From: Bossier Press-Tribune
January 6, 2012

Teachers attend, learn from Landmark School in Boston

Eight elementary school teachers recently visited the birthplace of the American Revolution to start their own educational revolution.

Educators from Curtis Elementary, Legacy Elementary and Meadowview Elementary attended a weeklong training session at the world-renowned Landmark School in Boston, MA.

A-Kids-Choice Foundation, established by Denise Bankston, paid for all eight educators to attend the session.

Now these teachers are reaching out to their fellow educators in hopes of spreading the knowledge and success gained from a local non-profit organization.

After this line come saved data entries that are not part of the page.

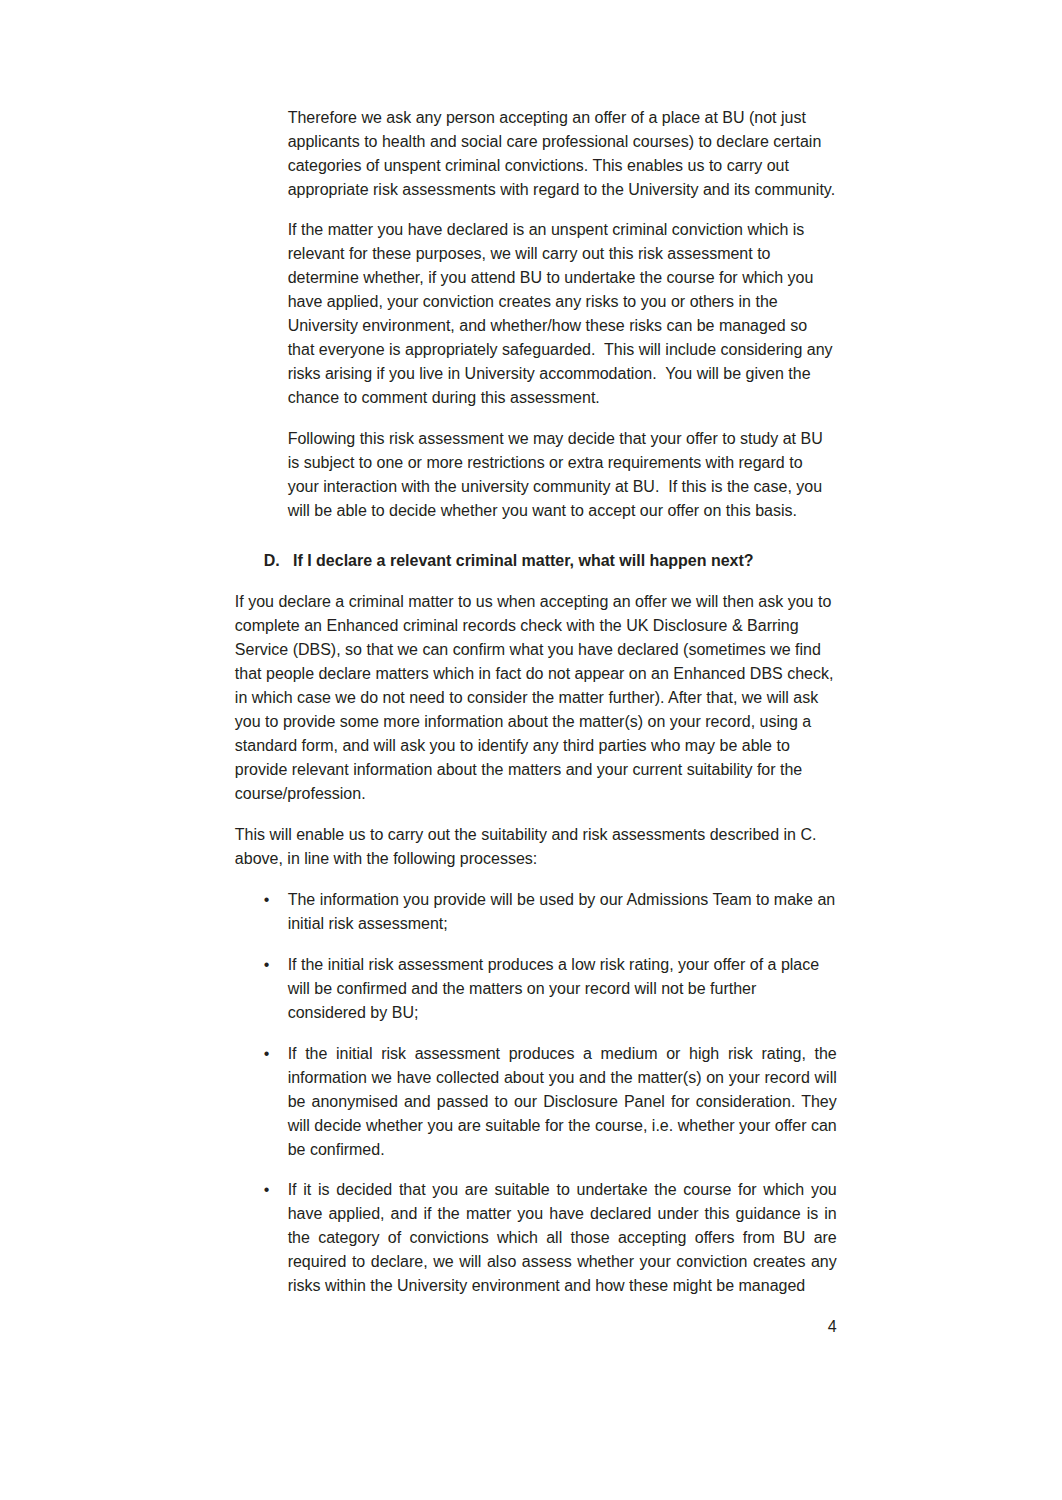Therefore we ask any person accepting an offer of a place at BU (not just applicants to health and social care professional courses) to declare certain categories of unspent criminal convictions. This enables us to carry out appropriate risk assessments with regard to the University and its community.
If the matter you have declared is an unspent criminal conviction which is relevant for these purposes, we will carry out this risk assessment to determine whether, if you attend BU to undertake the course for which you have applied, your conviction creates any risks to you or others in the University environment, and whether/how these risks can be managed so that everyone is appropriately safeguarded. This will include considering any risks arising if you live in University accommodation. You will be given the chance to comment during this assessment.
Following this risk assessment we may decide that your offer to study at BU is subject to one or more restrictions or extra requirements with regard to your interaction with the university community at BU. If this is the case, you will be able to decide whether you want to accept our offer on this basis.
D. If I declare a relevant criminal matter, what will happen next?
If you declare a criminal matter to us when accepting an offer we will then ask you to complete an Enhanced criminal records check with the UK Disclosure & Barring Service (DBS), so that we can confirm what you have declared (sometimes we find that people declare matters which in fact do not appear on an Enhanced DBS check, in which case we do not need to consider the matter further). After that, we will ask you to provide some more information about the matter(s) on your record, using a standard form, and will ask you to identify any third parties who may be able to provide relevant information about the matters and your current suitability for the course/profession.
This will enable us to carry out the suitability and risk assessments described in C. above, in line with the following processes:
The information you provide will be used by our Admissions Team to make an initial risk assessment;
If the initial risk assessment produces a low risk rating, your offer of a place will be confirmed and the matters on your record will not be further considered by BU;
If the initial risk assessment produces a medium or high risk rating, the information we have collected about you and the matter(s) on your record will be anonymised and passed to our Disclosure Panel for consideration. They will decide whether you are suitable for the course, i.e. whether your offer can be confirmed.
If it is decided that you are suitable to undertake the course for which you have applied, and if the matter you have declared under this guidance is in the category of convictions which all those accepting offers from BU are required to declare, we will also assess whether your conviction creates any risks within the University environment and how these might be managed
4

Although the Landmark School is dedicated specifically for children with language-based disabilities, the Bossier educators discovered that the methods and principles used there are also applicable to improving the education of all students.

Samantha Bailey, a first grade teacher at Meadowview Elementary, said she has implemented several strategies in her classroom since visiting the Landmark School in July, including better organization in the classroom itself and more small group activities.

It’s all about learning strategies,” Bailey said.  “We focus on the students as individuals at their own level and provide them opportunities for success.”

The eight educators collaborated with other teachers Wednesday morning during the first of many teacher in-services on what they learned at the Landmark School.  Ashley Grantham, a fifth grade teacher at Meadowview Elementary, said the goal of the first group to Boston is to share as much knowledge as they can to provide all students with a better educational surrounding.

We are lighting the fire and passing the torch,” Grantham said.  “We want to be a domino effect so it will just keep growing and growing.”

“Through A-Kids-Choice Foundation, Meadowview Elementary has also received $20,000 to purchase and incorporate new interactive technology methods into their classrooms.  The school received a $10,000 check prior to the Christmas break, but Barrett was surprised with the second $10,000 check Wednesday morning, delivered by Bankston herself.

According to Barrett the money couldn’t come at a better time.  “This is tremendous, “ Barrett said.  “We have great, hard working families, but this is a hard time for everyone right now.”

Barrett said Meadowview decided not to pursue traditional fundraising methods this year simply because they just don’t generate enough profit.

“We are careful of what we as our families to provide for the students, Barrett said, “They support the students academically, but what we lack is funding for some of the technology that we really need.”

Along with the $20,000 donation from A-Kids-Choice, Meadowview also received 10 iPads and $6,000 from Bossier Parish Police Jurors Brad Cummings and Barry Butler to fund Meadowview’s “Bird’s Eye View,” a program that integrates science and social studies with reading and math at all grade levels.

Barrett said A-Kids-Choice Foundation is truly what their philosophy at Meadowview Elementary is all about.

“We are taking care of our children, one family at a time, Barrett said.